• [Segmentation data]
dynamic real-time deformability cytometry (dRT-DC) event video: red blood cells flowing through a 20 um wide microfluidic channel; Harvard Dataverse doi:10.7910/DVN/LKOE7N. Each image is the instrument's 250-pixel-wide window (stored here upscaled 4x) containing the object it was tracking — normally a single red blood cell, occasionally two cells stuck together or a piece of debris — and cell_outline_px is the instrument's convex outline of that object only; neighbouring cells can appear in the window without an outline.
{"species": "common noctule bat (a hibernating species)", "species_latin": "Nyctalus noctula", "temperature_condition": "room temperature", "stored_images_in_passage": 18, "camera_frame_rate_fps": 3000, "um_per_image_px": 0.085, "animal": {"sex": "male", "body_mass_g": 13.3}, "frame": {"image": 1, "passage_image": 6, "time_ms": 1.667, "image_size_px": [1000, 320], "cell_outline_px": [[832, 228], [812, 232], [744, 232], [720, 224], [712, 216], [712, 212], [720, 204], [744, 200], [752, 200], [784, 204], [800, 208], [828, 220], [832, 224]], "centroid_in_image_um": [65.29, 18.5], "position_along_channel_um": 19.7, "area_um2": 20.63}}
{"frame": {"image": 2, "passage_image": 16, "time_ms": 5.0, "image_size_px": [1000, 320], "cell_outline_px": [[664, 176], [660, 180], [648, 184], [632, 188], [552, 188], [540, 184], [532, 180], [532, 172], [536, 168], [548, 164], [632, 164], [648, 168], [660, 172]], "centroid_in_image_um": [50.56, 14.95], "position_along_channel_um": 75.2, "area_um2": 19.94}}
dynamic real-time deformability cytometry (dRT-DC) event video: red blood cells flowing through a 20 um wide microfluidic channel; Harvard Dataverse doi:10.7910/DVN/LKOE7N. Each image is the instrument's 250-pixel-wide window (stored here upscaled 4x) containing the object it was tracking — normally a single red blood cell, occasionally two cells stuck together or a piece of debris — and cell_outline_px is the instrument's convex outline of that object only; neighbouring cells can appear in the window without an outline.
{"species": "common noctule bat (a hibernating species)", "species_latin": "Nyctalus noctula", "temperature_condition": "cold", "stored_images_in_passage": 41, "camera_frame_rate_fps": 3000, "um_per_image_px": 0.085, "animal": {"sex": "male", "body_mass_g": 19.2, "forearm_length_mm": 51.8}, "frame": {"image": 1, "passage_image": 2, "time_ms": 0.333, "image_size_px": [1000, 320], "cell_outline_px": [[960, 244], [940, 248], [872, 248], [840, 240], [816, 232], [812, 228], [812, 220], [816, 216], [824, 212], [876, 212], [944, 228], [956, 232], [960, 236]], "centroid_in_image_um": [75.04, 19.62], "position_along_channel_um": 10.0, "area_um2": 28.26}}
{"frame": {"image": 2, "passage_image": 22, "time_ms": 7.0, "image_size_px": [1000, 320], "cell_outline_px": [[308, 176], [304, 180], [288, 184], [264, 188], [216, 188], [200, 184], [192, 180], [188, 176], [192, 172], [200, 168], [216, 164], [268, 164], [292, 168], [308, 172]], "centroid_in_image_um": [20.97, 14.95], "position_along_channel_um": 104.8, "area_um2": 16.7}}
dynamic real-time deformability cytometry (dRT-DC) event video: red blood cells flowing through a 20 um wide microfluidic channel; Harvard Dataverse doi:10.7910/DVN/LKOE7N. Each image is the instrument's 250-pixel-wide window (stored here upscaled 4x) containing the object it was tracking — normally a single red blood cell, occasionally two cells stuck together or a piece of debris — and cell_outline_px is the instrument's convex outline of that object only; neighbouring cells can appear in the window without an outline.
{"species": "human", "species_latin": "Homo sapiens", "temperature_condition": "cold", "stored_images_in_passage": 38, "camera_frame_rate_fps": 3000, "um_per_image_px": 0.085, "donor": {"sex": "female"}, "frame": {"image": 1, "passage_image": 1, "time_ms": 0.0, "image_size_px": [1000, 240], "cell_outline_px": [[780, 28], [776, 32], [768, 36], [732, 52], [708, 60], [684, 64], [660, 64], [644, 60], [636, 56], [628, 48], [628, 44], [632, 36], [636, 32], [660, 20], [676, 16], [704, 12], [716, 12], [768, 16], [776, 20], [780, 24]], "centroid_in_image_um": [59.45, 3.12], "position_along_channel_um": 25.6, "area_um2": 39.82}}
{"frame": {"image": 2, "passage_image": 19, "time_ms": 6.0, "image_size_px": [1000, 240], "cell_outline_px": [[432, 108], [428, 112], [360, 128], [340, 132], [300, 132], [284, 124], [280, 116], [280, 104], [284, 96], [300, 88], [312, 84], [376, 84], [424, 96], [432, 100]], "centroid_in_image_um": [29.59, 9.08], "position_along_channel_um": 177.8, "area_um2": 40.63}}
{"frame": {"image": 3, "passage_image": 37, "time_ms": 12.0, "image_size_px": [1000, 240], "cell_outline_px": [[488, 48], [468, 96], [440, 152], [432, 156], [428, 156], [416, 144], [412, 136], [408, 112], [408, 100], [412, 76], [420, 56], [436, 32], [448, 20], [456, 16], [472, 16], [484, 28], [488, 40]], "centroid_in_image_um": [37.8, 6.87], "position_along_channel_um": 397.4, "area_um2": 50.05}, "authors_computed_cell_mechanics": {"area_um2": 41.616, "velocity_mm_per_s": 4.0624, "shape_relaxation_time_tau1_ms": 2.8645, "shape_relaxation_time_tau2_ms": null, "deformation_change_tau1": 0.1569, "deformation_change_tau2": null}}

• [What is required]
Take the entries and copy them out exactly.

• [The result]
dynamic real-time deformability cytometry (dRT-DC) event video: red blood cells flowing through a 20 um wide microfluidic channel; Harvard Dataverse doi:10.7910/DVN/LKOE7N. Each image is the instrument's 250-pixel-wide window (stored here upscaled 4x) containing the object it was tracking — normally a single red blood cell, occasionally two cells stuck together or a piece of debris — and cell_outline_px is the instrument's convex outline of that object only; neighbouring cells can appear in the window without an outline.
{"species": "common noctule bat (a hibernating species)", "species_latin": "Nyctalus noctula", "temperature_condition": "room temperature", "stored_images_in_passage": 18, "camera_frame_rate_fps": 3000, "um_per_image_px": 0.085, "animal": {"sex": "male", "body_mass_g": 13.3}, "frame": {"image": 1, "passage_image": 6, "time_ms": 1.667, "image_size_px": [1000, 320], "cell_outline_px": [[832, 228], [812, 232], [744, 232], [720, 224], [712, 216], [712, 212], [720, 204], [744, 200], [752, 200], [784, 204], [800, 208], [828, 220], [832, 224]], "centroid_in_image_um": [65.29, 18.5], "position_along_channel_um": 19.7, "area_um2": 20.63}}
{"frame": {"image": 2, "passage_image": 16, "time_ms": 5.0, "image_size_px": [1000, 320], "cell_outline_px": [[664, 176], [660, 180], [648, 184], [632, 188], [552, 188], [540, 184], [532, 180], [532, 172], [536, 168], [548, 164], [632, 164], [648, 168], [660, 172]], "centroid_in_image_um": [50.56, 14.95], "position_along_channel_um": 75.2, "area_um2": 19.94}}
dynamic real-time deformability cytometry (dRT-DC) event video: red blood cells flowing through a 20 um wide microfluidic channel; Harvard Dataverse doi:10.7910/DVN/LKOE7N. Each image is the instrument's 250-pixel-wide window (stored here upscaled 4x) containing the object it was tracking — normally a single red blood cell, occasionally two cells stuck together or a piece of debris — and cell_outline_px is the instrument's convex outline of that object only; neighbouring cells can appear in the window without an outline.
{"species": "common noctule bat (a hibernating species)", "species_latin": "Nyctalus noctula", "temperature_condition": "cold", "stored_images_in_passage": 41, "camera_frame_rate_fps": 3000, "um_per_image_px": 0.085, "animal": {"sex": "male", "body_mass_g": 19.2, "forearm_length_mm": 51.8}, "frame": {"image": 1, "passage_image": 2, "time_ms": 0.333, "image_size_px": [1000, 320], "cell_outline_px": [[960, 244], [940, 248], [872, 248], [840, 240], [816, 232], [812, 228], [812, 220], [816, 216], [824, 212], [876, 212], [944, 228], [956, 232], [960, 236]], "centroid_in_image_um": [75.04, 19.62], "position_along_channel_um": 10.0, "area_um2": 28.26}}
{"frame": {"image": 2, "passage_image": 22, "time_ms": 7.0, "image_size_px": [1000, 320], "cell_outline_px": [[308, 176], [304, 180], [288, 184], [264, 188], [216, 188], [200, 184], [192, 180], [188, 176], [192, 172], [200, 168], [216, 164], [268, 164], [292, 168], [308, 172]], "centroid_in_image_um": [20.97, 14.95], "position_along_channel_um": 104.8, "area_um2": 16.7}}
dynamic real-time deformability cytometry (dRT-DC) event video: red blood cells flowing through a 20 um wide microfluidic channel; Harvard Dataverse doi:10.7910/DVN/LKOE7N. Each image is the instrument's 250-pixel-wide window (stored here upscaled 4x) containing the object it was tracking — normally a single red blood cell, occasionally two cells stuck together or a piece of debris — and cell_outline_px is the instrument's convex outline of that object only; neighbouring cells can appear in the window without an outline.
{"species": "human", "species_latin": "Homo sapiens", "temperature_condition": "cold", "stored_images_in_passage": 38, "camera_frame_rate_fps": 3000, "um_per_image_px": 0.085, "donor": {"sex": "female"}, "frame": {"image": 1, "passage_image": 1, "time_ms": 0.0, "image_size_px": [1000, 240], "cell_outline_px": [[780, 28], [776, 32], [768, 36], [732, 52], [708, 60], [684, 64], [660, 64], [644, 60], [636, 56], [628, 48], [628, 44], [632, 36], [636, 32], [660, 20], [676, 16], [704, 12], [716, 12], [768, 16], [776, 20], [780, 24]], "centroid_in_image_um": [59.45, 3.12], "position_along_channel_um": 25.6, "area_um2": 39.82}}
{"frame": {"image": 2, "passage_image": 19, "time_ms": 6.0, "image_size_px": [1000, 240], "cell_outline_px": [[432, 108], [428, 112], [360, 128], [340, 132], [300, 132], [284, 124], [280, 116], [280, 104], [284, 96], [300, 88], [312, 84], [376, 84], [424, 96], [432, 100]], "centroid_in_image_um": [29.59, 9.08], "position_along_channel_um": 177.8, "area_um2": 40.63}}
{"frame": {"image": 3, "passage_image": 37, "time_ms": 12.0, "image_size_px": [1000, 240], "cell_outline_px": [[488, 48], [468, 96], [440, 152], [432, 156], [428, 156], [416, 144], [412, 136], [408, 112], [408, 100], [412, 76], [420, 56], [436, 32], [448, 20], [456, 16], [472, 16], [484, 28], [488, 40]], "centroid_in_image_um": [37.8, 6.87], "position_along_channel_um": 397.4, "area_um2": 50.05}, "authors_computed_cell_mechanics": {"area_um2": 41.616, "velocity_mm_per_s": 4.0624, "shape_relaxation_time_tau1_ms": 2.8645, "shape_relaxation_time_tau2_ms": null, "deformation_change_tau1": 0.1569, "deformation_change_tau2": null}}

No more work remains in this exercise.